Quick example: Say you roll 3d6 (range 3-18) for your resolution mechanic, and see the table to the right. Note that for our "normal resolution" process, the flattest spot was in the middle (levels 7-18), where every step was consistently a 1-in-20 difference in success; but here the opposite is true -- the very center is actually where the wildest fluctuations occur (a single step around target 8-14 changes success by the equivalent 2 or 3-in-20). The more dice you add, the spikier the distribution gets, so the more this disturbing effect will be exacerbated. And you certainly don't get the long "soft landing" effect of many 20's as shown in the AD&D DMG.
In summary, for almost any kind of skill you can think of (hitting/ shooting/ dodging/ picking locks, etc.) character level shouldn't change the mean result (i.e., the target); it should change the variance of the result (i.e., get closer to the desired target, reflecting increased accuracy). And, the standard normal (bell-shaped) curve would be an excellent choice for use as a model of "error level".
A summary table (without the normal-curve statistics on display) is shown to the right.

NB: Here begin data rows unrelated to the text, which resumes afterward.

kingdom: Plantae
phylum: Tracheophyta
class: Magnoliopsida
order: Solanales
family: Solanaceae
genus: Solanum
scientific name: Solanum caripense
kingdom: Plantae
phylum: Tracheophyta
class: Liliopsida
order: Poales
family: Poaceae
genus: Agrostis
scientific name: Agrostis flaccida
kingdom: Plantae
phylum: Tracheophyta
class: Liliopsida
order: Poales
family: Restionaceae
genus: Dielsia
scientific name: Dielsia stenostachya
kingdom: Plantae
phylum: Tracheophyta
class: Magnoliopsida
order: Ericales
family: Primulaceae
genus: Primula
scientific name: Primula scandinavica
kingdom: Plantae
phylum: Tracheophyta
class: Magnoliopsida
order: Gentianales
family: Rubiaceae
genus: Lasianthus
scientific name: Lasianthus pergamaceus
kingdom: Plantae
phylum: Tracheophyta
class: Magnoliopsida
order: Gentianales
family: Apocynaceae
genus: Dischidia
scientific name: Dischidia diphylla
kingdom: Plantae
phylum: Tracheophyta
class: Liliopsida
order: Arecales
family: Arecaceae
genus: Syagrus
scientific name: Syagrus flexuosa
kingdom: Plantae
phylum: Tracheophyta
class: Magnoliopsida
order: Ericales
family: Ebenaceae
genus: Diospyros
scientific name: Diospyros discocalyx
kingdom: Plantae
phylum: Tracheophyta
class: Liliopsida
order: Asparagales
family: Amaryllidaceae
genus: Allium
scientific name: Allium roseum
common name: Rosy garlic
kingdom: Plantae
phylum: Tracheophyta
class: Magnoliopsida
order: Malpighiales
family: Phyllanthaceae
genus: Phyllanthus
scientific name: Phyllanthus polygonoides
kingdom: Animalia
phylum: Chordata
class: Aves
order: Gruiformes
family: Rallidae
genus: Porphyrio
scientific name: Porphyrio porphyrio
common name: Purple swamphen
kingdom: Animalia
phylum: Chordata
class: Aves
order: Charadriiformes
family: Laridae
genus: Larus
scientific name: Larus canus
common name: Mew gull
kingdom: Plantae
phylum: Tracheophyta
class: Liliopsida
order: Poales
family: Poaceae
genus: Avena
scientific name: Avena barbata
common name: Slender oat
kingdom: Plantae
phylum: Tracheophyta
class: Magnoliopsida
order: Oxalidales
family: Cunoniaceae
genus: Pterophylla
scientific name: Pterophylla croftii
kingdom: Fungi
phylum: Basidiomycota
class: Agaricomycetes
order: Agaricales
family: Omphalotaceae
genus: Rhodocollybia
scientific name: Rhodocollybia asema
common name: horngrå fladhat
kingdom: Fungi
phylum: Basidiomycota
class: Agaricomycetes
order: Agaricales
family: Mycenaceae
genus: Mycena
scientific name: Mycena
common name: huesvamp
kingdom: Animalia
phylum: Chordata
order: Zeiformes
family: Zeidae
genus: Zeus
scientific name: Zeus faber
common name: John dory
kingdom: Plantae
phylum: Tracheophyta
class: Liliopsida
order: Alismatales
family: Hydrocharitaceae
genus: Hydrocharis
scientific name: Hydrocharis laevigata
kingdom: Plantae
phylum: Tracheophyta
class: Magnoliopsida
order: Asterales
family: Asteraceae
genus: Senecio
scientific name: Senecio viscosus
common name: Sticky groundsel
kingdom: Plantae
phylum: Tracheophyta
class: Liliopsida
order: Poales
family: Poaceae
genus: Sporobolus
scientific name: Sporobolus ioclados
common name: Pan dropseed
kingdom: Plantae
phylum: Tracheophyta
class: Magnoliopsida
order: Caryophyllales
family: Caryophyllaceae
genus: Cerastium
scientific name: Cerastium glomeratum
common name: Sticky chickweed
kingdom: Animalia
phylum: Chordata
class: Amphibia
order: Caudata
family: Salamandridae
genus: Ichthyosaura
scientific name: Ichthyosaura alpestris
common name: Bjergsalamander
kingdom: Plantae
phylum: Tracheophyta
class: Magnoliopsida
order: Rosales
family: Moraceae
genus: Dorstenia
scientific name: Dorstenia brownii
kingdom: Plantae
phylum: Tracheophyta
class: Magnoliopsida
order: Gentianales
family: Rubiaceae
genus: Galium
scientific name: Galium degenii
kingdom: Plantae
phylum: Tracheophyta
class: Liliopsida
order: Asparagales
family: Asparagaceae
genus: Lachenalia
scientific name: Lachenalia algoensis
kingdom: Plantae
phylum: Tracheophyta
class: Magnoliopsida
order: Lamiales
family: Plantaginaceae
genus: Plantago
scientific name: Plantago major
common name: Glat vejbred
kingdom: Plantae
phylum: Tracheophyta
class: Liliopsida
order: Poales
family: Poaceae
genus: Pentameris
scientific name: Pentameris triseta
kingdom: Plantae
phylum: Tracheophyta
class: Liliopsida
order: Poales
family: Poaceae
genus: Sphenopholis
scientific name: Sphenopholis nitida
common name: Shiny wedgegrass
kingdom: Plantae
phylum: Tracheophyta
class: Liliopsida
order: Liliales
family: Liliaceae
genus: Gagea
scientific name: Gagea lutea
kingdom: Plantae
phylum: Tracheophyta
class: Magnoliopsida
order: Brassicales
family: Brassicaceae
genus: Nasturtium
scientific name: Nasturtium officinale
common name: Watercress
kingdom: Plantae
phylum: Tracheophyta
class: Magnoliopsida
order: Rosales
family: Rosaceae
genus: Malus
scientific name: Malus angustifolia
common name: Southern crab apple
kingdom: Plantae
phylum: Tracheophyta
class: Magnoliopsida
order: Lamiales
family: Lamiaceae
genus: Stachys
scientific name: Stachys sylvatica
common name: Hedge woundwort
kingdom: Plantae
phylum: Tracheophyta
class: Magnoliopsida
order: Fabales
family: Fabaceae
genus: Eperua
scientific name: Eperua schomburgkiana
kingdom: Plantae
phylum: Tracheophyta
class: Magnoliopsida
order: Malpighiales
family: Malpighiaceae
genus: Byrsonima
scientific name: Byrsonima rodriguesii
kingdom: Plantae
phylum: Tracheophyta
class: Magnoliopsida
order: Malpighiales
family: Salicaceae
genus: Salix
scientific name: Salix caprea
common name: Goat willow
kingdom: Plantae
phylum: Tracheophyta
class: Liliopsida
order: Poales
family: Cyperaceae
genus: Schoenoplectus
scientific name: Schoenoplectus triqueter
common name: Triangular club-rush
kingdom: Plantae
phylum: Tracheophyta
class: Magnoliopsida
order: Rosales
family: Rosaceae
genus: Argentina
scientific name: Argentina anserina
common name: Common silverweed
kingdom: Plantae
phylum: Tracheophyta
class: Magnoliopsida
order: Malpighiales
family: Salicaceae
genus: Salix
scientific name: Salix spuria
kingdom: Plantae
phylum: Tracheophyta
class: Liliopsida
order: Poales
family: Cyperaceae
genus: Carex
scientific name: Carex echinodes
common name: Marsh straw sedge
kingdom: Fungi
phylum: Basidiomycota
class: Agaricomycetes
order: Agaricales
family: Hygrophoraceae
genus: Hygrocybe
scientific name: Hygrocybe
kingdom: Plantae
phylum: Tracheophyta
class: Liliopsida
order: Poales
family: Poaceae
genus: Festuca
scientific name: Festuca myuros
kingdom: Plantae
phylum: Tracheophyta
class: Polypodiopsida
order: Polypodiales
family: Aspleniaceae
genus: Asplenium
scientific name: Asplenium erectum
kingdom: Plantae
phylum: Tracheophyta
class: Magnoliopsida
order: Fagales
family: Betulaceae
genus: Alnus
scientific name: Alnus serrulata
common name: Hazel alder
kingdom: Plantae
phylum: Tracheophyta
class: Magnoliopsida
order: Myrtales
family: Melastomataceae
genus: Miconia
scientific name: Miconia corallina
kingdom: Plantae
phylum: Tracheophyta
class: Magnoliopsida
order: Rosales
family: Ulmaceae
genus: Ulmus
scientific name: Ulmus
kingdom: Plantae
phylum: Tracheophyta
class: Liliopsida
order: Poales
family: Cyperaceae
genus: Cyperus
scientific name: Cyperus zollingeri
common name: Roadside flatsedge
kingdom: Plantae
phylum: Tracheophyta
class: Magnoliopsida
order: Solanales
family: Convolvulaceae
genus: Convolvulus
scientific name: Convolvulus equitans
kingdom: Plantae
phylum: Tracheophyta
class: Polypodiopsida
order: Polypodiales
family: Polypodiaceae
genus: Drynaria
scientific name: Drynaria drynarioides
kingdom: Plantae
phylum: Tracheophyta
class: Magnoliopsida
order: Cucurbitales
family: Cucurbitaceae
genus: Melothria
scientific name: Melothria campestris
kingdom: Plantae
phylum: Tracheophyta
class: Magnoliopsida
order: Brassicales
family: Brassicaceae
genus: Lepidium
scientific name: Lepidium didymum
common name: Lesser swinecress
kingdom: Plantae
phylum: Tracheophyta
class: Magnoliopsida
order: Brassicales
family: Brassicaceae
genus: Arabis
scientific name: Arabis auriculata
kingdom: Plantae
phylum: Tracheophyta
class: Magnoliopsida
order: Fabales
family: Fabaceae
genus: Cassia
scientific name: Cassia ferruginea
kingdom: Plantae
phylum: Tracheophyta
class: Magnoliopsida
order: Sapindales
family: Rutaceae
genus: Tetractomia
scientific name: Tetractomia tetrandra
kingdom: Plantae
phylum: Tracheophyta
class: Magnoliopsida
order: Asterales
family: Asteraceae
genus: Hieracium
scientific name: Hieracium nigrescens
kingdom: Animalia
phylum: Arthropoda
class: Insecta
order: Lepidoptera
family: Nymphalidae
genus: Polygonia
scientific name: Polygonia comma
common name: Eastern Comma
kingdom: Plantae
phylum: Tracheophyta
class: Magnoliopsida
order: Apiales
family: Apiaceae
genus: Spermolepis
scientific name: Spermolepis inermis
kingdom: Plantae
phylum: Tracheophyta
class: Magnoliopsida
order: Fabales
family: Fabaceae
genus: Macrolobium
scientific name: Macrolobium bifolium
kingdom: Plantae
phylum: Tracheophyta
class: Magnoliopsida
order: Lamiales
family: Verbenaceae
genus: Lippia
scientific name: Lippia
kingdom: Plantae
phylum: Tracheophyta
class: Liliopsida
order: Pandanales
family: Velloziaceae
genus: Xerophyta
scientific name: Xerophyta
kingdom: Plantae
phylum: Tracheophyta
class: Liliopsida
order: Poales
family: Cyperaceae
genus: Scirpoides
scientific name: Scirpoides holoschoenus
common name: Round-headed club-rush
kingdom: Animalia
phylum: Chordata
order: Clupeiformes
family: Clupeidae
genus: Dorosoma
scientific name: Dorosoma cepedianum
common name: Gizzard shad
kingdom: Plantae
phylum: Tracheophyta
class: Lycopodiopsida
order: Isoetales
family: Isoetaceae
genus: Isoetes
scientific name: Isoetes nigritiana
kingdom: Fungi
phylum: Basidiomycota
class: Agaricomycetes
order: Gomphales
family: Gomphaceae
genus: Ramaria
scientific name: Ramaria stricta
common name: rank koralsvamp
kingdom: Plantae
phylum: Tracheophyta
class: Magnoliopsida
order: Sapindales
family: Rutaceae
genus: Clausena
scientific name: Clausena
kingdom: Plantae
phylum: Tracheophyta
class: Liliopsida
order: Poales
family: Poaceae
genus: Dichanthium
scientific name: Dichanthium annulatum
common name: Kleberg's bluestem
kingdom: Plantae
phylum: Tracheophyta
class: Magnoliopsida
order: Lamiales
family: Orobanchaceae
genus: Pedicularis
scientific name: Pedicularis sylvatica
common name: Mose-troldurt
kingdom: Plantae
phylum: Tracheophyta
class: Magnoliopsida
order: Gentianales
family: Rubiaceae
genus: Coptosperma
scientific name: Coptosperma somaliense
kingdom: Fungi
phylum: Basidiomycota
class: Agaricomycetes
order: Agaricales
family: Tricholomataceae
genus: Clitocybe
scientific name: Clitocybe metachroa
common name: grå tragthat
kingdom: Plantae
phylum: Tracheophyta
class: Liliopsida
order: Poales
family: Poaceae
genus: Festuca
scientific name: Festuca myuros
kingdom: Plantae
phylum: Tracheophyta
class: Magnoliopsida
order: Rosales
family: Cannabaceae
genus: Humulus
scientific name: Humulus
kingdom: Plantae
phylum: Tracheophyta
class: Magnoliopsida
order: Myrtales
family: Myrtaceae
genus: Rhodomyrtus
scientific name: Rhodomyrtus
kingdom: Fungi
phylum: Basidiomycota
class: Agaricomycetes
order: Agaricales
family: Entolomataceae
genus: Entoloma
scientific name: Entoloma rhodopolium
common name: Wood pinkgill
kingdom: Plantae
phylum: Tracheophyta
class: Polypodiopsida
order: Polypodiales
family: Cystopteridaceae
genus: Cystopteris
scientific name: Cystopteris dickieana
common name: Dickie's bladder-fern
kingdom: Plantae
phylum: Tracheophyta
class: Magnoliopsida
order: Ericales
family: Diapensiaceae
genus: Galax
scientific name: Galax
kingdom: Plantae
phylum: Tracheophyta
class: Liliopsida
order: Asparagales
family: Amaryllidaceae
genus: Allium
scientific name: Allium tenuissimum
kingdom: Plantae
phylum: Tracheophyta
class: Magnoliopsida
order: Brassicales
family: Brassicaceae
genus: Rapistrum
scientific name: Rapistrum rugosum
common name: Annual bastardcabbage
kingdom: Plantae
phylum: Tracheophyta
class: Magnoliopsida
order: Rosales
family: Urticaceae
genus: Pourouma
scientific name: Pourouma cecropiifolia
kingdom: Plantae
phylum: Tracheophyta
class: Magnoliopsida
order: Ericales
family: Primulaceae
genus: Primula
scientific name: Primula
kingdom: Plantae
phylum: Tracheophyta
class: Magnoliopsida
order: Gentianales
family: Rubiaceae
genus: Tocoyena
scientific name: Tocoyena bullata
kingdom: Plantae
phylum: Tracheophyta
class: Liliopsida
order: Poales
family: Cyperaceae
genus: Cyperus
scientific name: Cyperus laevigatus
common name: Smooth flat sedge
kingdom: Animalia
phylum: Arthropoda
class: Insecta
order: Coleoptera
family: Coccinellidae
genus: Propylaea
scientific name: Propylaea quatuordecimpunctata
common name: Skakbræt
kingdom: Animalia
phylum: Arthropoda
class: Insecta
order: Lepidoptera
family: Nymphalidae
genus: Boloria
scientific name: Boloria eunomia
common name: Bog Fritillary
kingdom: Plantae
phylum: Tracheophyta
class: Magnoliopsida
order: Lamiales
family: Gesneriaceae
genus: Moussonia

An Excel spreadsheet of the original calculations is here if you want to confirm or play with the numbers involved.
Would I use this myself? Actually, I don't expect to. I like the Target 20 freedom from tablature (saving table space) and honestly, the results are "close enough" in the key central part of the chart (level 1-20) that it's approximately correct most of the time anyway. I might, however, use this in the future as a basis to analyze (for example) archery ranges; but if you use it in a game yourself, be sure to tell me how it went!